The Washington Times

Famed comedy club seeking laughs in Chicago’s past

CHICAGO (AP) - Imagine a city where winters are frigid enough for polar bears, where a baseball team is so woebegone it hasn’t won the World Series since Model Ts puttered down the streets and where electoral shenanigans are summed up in the cheeky phrase, “vote early, vote often.”

Find any of that funny?

How about a city where a disgraced governor swiveled his hips and crooned an Elvis tune at a street fair? Where a mayor, staging a debate during the Roaring `20s, placed live rats in cages to represent his opponents? And where the late columnist Mike Royko, referring to the tradition of political chicanery, once suggested Chicago’s motto, Urbs in Horto (City in a Garden), be replaced with Ubi Est Mia (Where’s mine?).

Laughing yet?

Pick a topic: Winter. Traffic. Sports. Politics. Most definitely, politics. In Chicago, all are good for a joke.

And soon the Second City comedy club _ famed for its satire and improvisation _ will use this fodder, as it turns its wit on the city itself. It has partnered with the Chicago History Museum, consulting with curators, performing a series of workshops and soliciting suggestions from audience members to shape a script that will touch on the present and the past.

The finished product, Second City’s History of Chicago, previewing in December, will likely lampoon familiar territory, such as the weather, notorious traffic jams and some famous modern-day names: The mayors Daley. The new boss, Rahm Emanuel. The California-departed Oprah.

The writers will also explore places and characters that have defined Chicago over the decades. Al Capone, of course. But others best-known to the locals, such as Mathias “Paddy” Bauler, the top-hat-wearing, alderman-saloon keeper who left his mark with his cri de coeur: “Chicago ain’t ready for reform!” And Bughouse Square, a park that became famous as a public soapbox for leftist orators.

The cast is pondering ways, too, to find yucks in the Haymarket labor-police clashes of 1886, silliness in the Great Chicago Fire, maybe even a joke about _ ready for this? _ Daniel Burnham, the architect who shaped the city’s lakefront.

No matter what makes the cut, the show will reflect a brand of humor unique to Chicago, says Kelly Leonard, Second City’s executive vice president.

“It is all about the intersection of high brow and low brow,” he says. “It’s a place in which Mike Ditka and the University of Chicago have basically equal standing, and the smashing together of those two make Chicago such a funny place to live in. If you think about some of the quintessential Second City characters _ Bill Murray, George Wendt, John Belushi _ they all have a kind of blue-collar wisdom to them.”

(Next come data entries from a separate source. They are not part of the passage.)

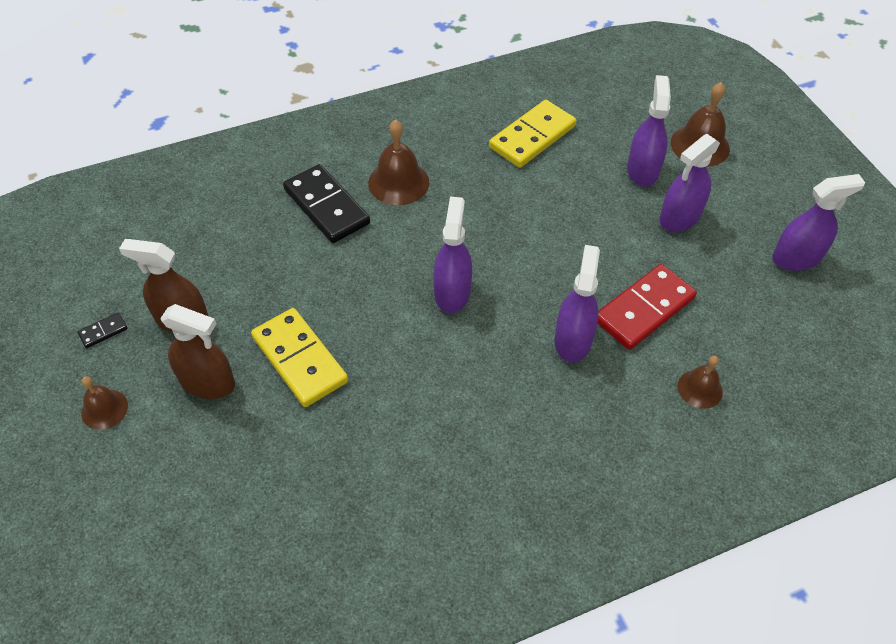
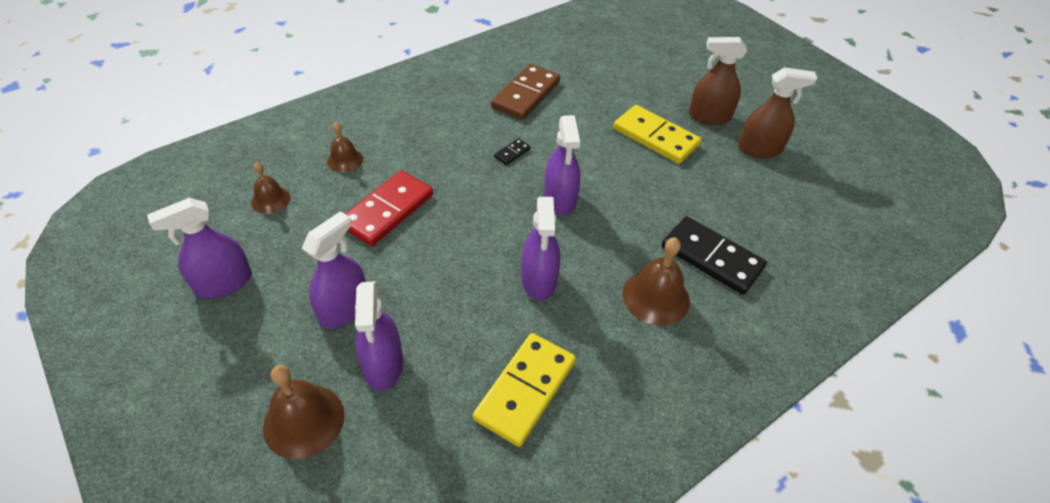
camera: 165 degrees right, 5 degrees down
black domino [78,312,128,348] -> black domino moved to [494,138,531,165]
brown bell [81,376,128,430] -> brown bell moved to [251,162,291,214]
purple spray bottle [555,245,600,363] -> purple spray bottle moved to [521,197,560,301]
none -> brown domino [491,64,560,120]

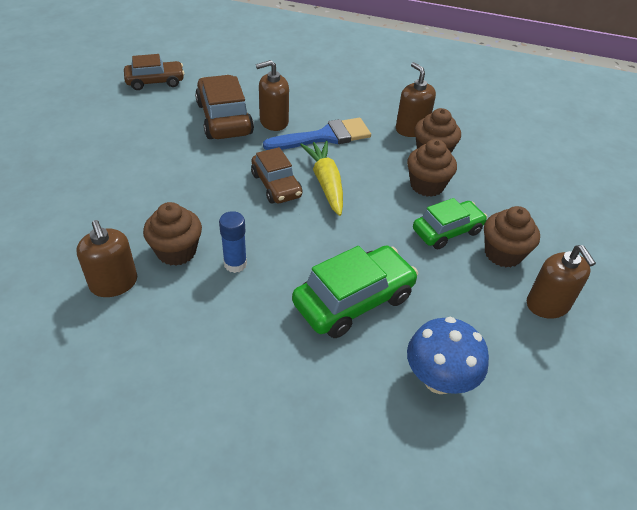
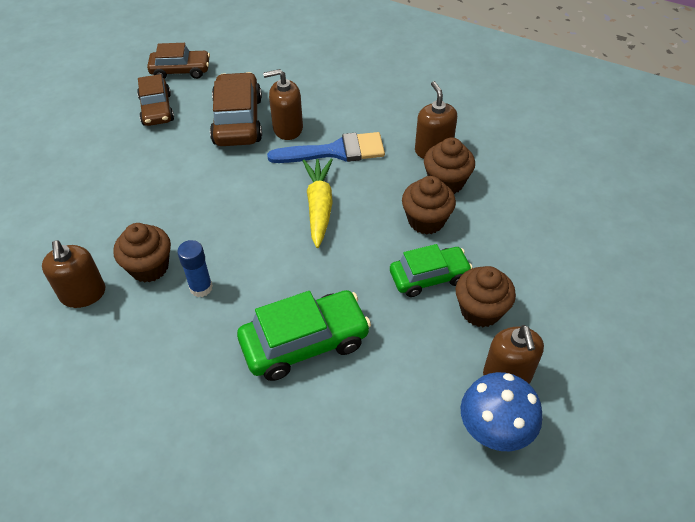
camera: 15 degrees right, 5 degrees up
brown car [251,147,302,204] -> brown car moved to [137,74,174,126]
blue mushroom [407,317,489,394] -> blue mushroom moved to [461,372,542,451]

“It’s a very no bull–- city,” he adds.

There’s another truism about Chicago. Misery is something of a badge of honor.

“Chicagoans kind of wear their imperfections,” Leonard says. “The Cubs are horrible. The weather is the worst. Our politicians are corrupt and we keep electing them. You either weep and go into a fetal position or you laugh. And we choose to laugh.”

To prepare for this show, Second City cast members rehearsed at the History Museum, just a few blocks from the comedy club. They invited the public and tour guides to watch, solicited suggestions and added their own ideas after poring over exhibits in the museum.